His production, in many ways inspired by Titian and Giorgione, can be clearly traced back to three distinct categories: religious subjects, characterized by dry and archaicizing manners, such as the Deposition of the Frari of 1593; profane representations of evident Giorgionesque derivation, such as the Young Man with Hat and Flute of Charlecote Park near Statford on Avon, and a third group of “comic and bizarre” works, considered his specialty. Already Marco Boschini, who in the seventeenth century was his first biographer, stated that the painter's fame was mainly due to these representations, in which the strongly realistic (at times almost caricatural) definition of the characters is accompanied by a comic and often somewhat risqué iconography.
The Bacchanal of the Querini Stampalia Foundation in Venice belongs to this group, perhaps identifiable with the “Bacchanal concert of buffoons… by Frangipani” which appears in an inventory of paintings by Francesco Querini in San Marziale, compiled in 1708 (M. Dazzi, E. Merkel, Catalogue of the Pinacoteca of the Querini Stampalia Scientific Foundation, Venice 1979, p. 47, n. 27), a version of the subject limited to the presence of only three figures: Bacchus, a buffoon and a young woman. A more articulated and complex composition of the same theme, in which, however, the same three figures appear even in a different position (and with a different hairstyle of the woman), is instead documented by a nineteenth-century English engraving “with simple outlines” kept at the Witt Library in London; entitled A Bacchanalian Subject, the print bears on the back a pencil inscription, which says it is derived from a painting existing at the time in the Castelbarco collection in Milan (B.W. Meijer, Nicolò Frangipane in Rimini, in “Arte Veneta”, XXIV, 1970, pp. 214, 217, note 3).

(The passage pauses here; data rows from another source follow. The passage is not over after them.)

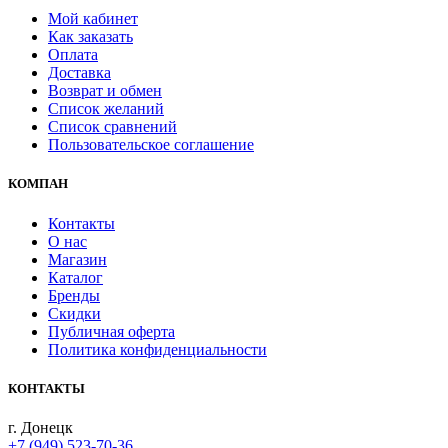
Мой кабинет
Как заказать
Оплата
Доставка
Возврат и обмен
Список желаний
Список сравнений
Пользовательское соглашение
КОМПАН
Контакты
О нас
Магазин
Каталог
Бренды
Скидки
Публичная оферта
Политика конфиденциальности
КОНТАКТЫ
г. Донецк
+7 (949) 523-70-36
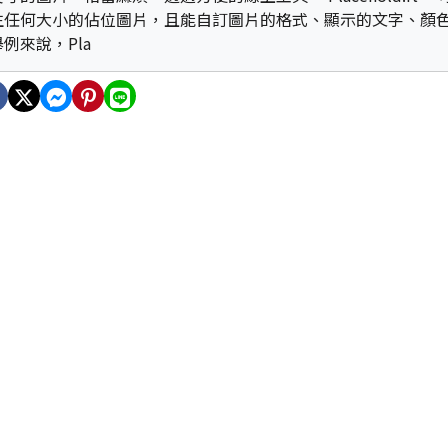
生任何大小的佔位圖片，且能自訂圖片的格式、顯示的文字、顏
舉例來說，Pla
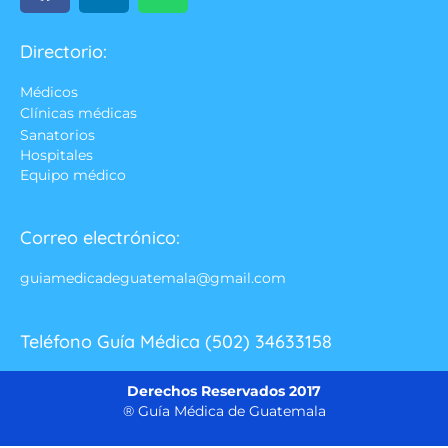
Directorio:
Médicos
Clínicas médicas
Sanatorios
Hospitales
Equipo médico
Correo electrónico:
guiamedicadeguatemala@gmail.com
Teléfono Guía Médica (502) 34633158
Derechos Reservados 2017
® Guía Médica de Guatemala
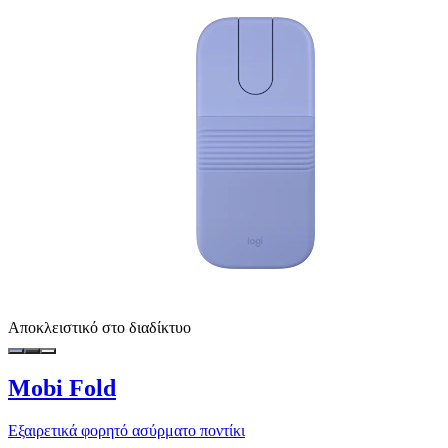
Αποκλειστικό στο διαδίκτυο
Mobi Fold
Εξαιρετικά φορητό ασύρματο ποντίκι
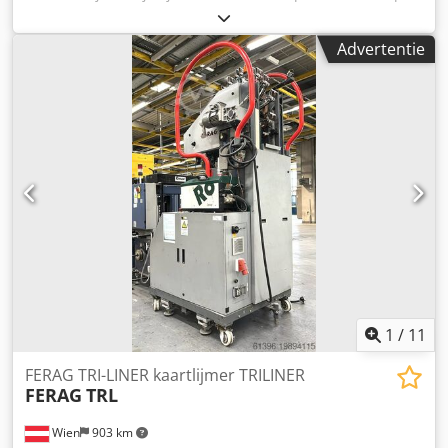
Sdggex Anmerf
Advertentie
1
/
11
FERAG TRI-LINER kaartlijmer TRILINER
FERAG
TRL
Wien
903 km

Of considerable importance are the compositional affinities between the latter and the beautiful panel presented here: the two male figures on the right are completely analogous and the pose of Bacchus is very similar, with his right arm placed on the small barrel that stands out in the center of the panel, although in the painting his face, caught in a grinning laugh, appears more similar to that of the Venetian version, as is that of the woman to his right, who there peeps out from behind the god of wine, here shows herself with evidence of bare breasts, to underline her quality as a courtesan. The two figures on the left are also very close, especially that of the man with the plumed hat and flute. Similar is also the young graduate, who in the work presented here, more developed in width compared to the engraving, holds a cat in his arms.